By 2050, rising sea levels will forcibly displace 18 million Bangladeshis from their homes and submerge almost a fifth of the nation’s land mass, according to the Bangladesh Centre for Advanced Studies, a non-governmental research institution.
Bangladesh is already experiencing waves of forced migration, with over 400,000 people alone flocking to Dhaka annually in part due to the loss of land and dwindling economic opportunities, according to the World Bank, which cited the Bangladesh Bureau of Statistics.
“After some time, these poor people … stopped caring about what is going to happen. They see really very little difference between starvation and dying from the virus.”
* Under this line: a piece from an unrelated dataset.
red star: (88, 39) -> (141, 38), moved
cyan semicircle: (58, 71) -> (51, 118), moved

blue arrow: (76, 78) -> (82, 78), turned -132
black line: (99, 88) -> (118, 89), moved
When Bangladesh reopened hundreds of garment factories in April, thousands of desperate workers flocked back to overcrowded industrial areas, including the capital of Dhaka, which currently has the bulk of the country’s reported coronavirus infections.
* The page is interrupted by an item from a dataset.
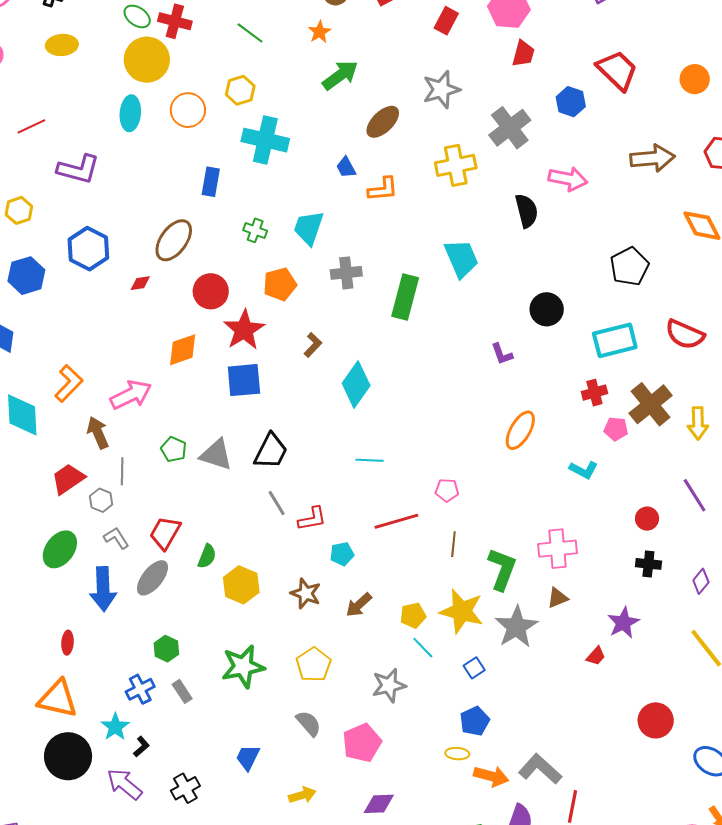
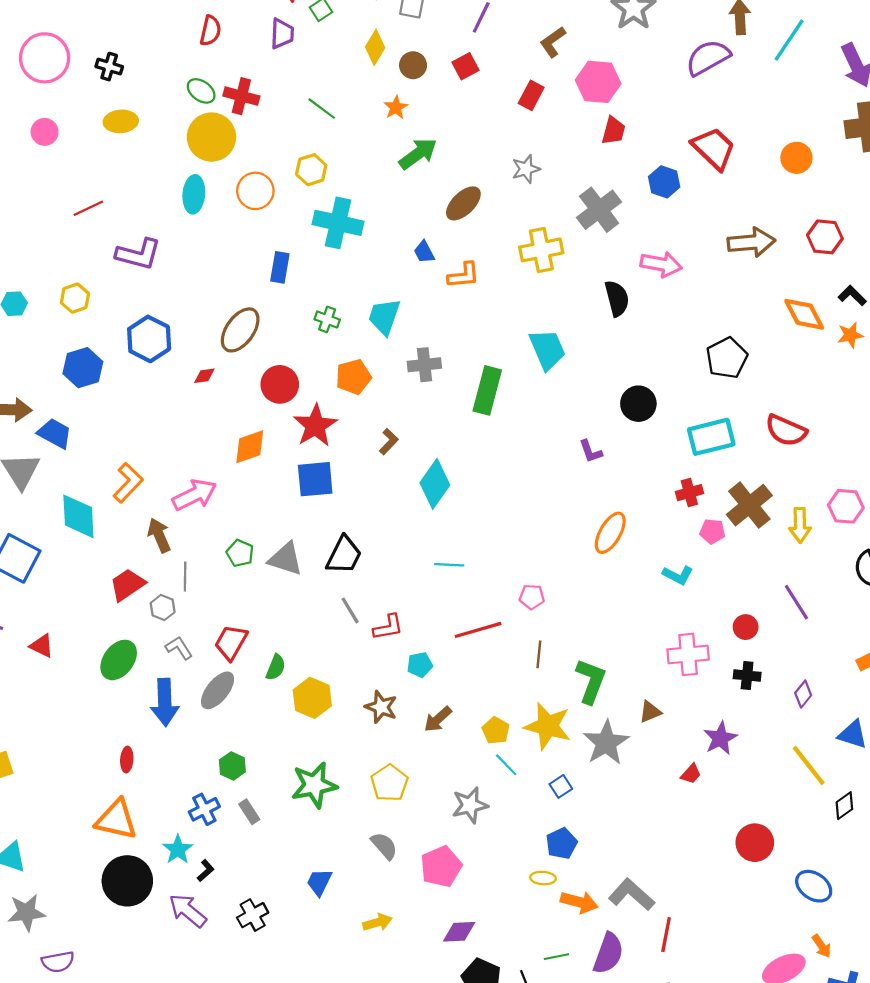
gray star: (441, 90) -> (526, 169), size x0.7
pink cross: (558, 549) -> (688, 654), moved
yellow pentagon: (413, 615) -> (496, 730), turned -30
“We see desperate workers willing to accept very low wages in extremely dangerous conditions, with no serious health and safety protections, let alone social distancing measures or personal protective equipment,” said Jon Hartough, country director for Bangladesh at the labor advocacy non-profit firm, Solidarity Center.
“It is a vicious cycle of poverty, disaster and recovery,” said Rahman, adding that the cumulative effect of one shock after another is taking its toll on Bangladeshi locals, whose meager life savings have dried up.
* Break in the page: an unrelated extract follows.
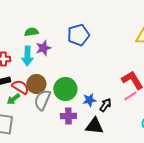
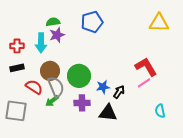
green semicircle: (31, 32) -> (53, 22), moved
red semicircle: (20, 87) -> (34, 87), moved
green arrow: (13, 99) -> (52, 101), moved
gray semicircle: (42, 100) -> (56, 87), turned 135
Begum agreed, saying: “After some time, these poor people … stopped caring about what is going to happen. They see really very little difference between starvation and dying from the virus.”
For now, there is at least hope that the coronavirus pandemic will ease if a vaccine is successfully developed. Bangladesh has reported over 337,500 coronavirus cases and more than 4,700 deaths so far, according to data compiled by Johns Hopkins University.
However, the battle against climate change is much less certain.
“Many more such crisis moments will come,” said Begum, adding that there are more “frequent and intense” climate disasters taking place.
The latest figures from the World Resources Institute show that China accounts for more than 26% of global emissions, the U.S. contributes 14%, while the European Union accounts for 9.6%. Bangladesh accounted for less than 0.35% of global greenhouse gas emissions in 2014, according to the country’s ministry of forestry and environment.
Local officials and humanitarian aid organizations have urged the global community to honor the 2015 Paris Agreement more closely, which included a combined pledge of $100 billion in funds by 2020 to invest in vulnerable nations’ resilience against climate change.
“Sadly, not enough of this money is actually reaching the people on the frontlines,” said Begum. “Developed countries are actually failing to keep their promises. They are failing to allocate climate finances to the poorest nations.”